The sextoness of Dolgelly.

rise to the dignity of oats, but were certainly capable of unpleasant developments. Tommy’s hard, yellow hide remained unaltered by saddle, oats, curry-comb, or any other of its new conditions. Looks were not his strong point, but we already relied on him—and there was something attractive in the conscientious way in which he shied at gate-posts, cows in the field, and other startling and irregular objects.
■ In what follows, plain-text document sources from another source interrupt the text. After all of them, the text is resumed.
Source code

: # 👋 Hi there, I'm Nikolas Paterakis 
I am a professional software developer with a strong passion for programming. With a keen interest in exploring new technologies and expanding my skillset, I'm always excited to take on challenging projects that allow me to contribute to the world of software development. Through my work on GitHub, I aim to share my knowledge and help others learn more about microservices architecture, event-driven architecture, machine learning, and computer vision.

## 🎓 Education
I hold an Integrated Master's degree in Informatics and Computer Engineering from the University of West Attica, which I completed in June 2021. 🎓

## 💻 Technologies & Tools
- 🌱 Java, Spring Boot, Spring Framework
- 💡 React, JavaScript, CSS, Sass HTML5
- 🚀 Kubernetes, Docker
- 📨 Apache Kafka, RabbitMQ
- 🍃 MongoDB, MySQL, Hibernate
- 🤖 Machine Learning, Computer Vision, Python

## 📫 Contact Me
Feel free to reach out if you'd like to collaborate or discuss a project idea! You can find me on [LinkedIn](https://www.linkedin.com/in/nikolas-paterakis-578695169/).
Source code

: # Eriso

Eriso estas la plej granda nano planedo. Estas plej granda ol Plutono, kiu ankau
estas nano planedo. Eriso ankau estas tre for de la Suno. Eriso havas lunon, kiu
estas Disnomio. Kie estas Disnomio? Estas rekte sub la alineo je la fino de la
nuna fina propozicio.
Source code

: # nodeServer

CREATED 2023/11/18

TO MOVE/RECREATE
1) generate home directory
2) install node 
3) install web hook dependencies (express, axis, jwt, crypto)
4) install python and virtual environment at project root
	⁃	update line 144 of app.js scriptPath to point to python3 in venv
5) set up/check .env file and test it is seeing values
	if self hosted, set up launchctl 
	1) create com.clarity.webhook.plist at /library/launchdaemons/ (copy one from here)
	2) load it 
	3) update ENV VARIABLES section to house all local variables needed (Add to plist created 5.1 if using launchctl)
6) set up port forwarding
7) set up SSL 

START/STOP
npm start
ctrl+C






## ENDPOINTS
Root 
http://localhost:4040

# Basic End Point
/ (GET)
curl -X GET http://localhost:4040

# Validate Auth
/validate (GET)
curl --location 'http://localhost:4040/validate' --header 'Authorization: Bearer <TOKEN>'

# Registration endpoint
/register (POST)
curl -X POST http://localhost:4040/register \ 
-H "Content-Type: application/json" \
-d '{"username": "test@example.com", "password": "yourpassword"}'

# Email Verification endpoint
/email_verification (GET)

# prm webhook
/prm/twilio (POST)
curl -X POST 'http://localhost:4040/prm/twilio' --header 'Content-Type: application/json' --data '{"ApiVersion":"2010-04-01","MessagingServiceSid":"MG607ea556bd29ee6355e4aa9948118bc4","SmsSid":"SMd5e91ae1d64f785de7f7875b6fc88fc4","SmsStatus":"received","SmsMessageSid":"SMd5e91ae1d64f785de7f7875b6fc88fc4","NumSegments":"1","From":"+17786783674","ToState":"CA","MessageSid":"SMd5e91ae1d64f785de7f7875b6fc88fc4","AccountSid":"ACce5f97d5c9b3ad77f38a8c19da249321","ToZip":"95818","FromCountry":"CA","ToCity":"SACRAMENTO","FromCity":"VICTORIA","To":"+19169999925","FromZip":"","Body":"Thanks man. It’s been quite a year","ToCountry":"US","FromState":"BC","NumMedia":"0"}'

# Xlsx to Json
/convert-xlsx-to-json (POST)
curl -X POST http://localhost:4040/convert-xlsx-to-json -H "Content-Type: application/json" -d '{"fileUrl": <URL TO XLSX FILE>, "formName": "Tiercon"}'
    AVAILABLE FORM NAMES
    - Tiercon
It was already far in the afternoon when we rode out over the bridge at Dolgelly, where a single trickle of water crept through the central arch. The sky had mackerel backs in it, the trees stirred delicately to a newly awakened breeze, and the barometer was still falling. The puggarees were packed up, and the pink parasol was furled, but they were doing their appointed work, and the change came slowly nearer. In the meantime we went on and up through wooded glens, past the ideally placed little fishing hotel of Thynn-y-Groes, in clear, genial sunshine, without a horse-fly; and gradually the vague headache, réchauffé from the well-cooked one of yesterday, melted away in that perfect ride. The road was lonely, more lonely than a by-road in West Galway, and, as in Galway, low hazels grew thickly behind the stone walls; the wide lowlands down on our left lay sweet and placid, and silent except for the corncrake; the mountains ran like a blue wall along the west, a wall hacked and gashed as if by a siege, but still indomitable. Cader Idris blocked the end of the valley, overlooking all things; but of what avail are names, to what purpose the narrow English language? They will not give one breath of the transcendent air, or the greenness of the leaves that the goats were tearing from the hazel twigs, or one moment out of the heavenly silence.

Descending leisurely from the heights and their crisp, ragged woods, we discovered a line of railway, and farther on a desolate hillside village, called by its inhabitants “Trowsefunneth.” How they spell it is a different affair; probably they do not try. We had tea there. The proprietor of the inn wished us to have a leg of mutton—“quite tender, yess indeed! been in the ’ouse a week”—but we thought this would be high tea with a vengeance, and accepted the inevitable in its usual form of “’am-an’-ecks.” We can no longer refrain from mentioning that there are two things in Wales, yea, three, which the traveller would do well to avoid, and yet can hardly hope to escape from—butter, bacon, coffee,—all are bad, even odious; the bacon salt, tough, stringy; the butter yellow, coarse, and, if possible, more salt than the bacon; the coffee a shade worse than the ordinary drug supplied by the British hotel-keeper—and what has already been referred to as the narrow English language holds no epithet that will fitly stigmatise British hotel coffee.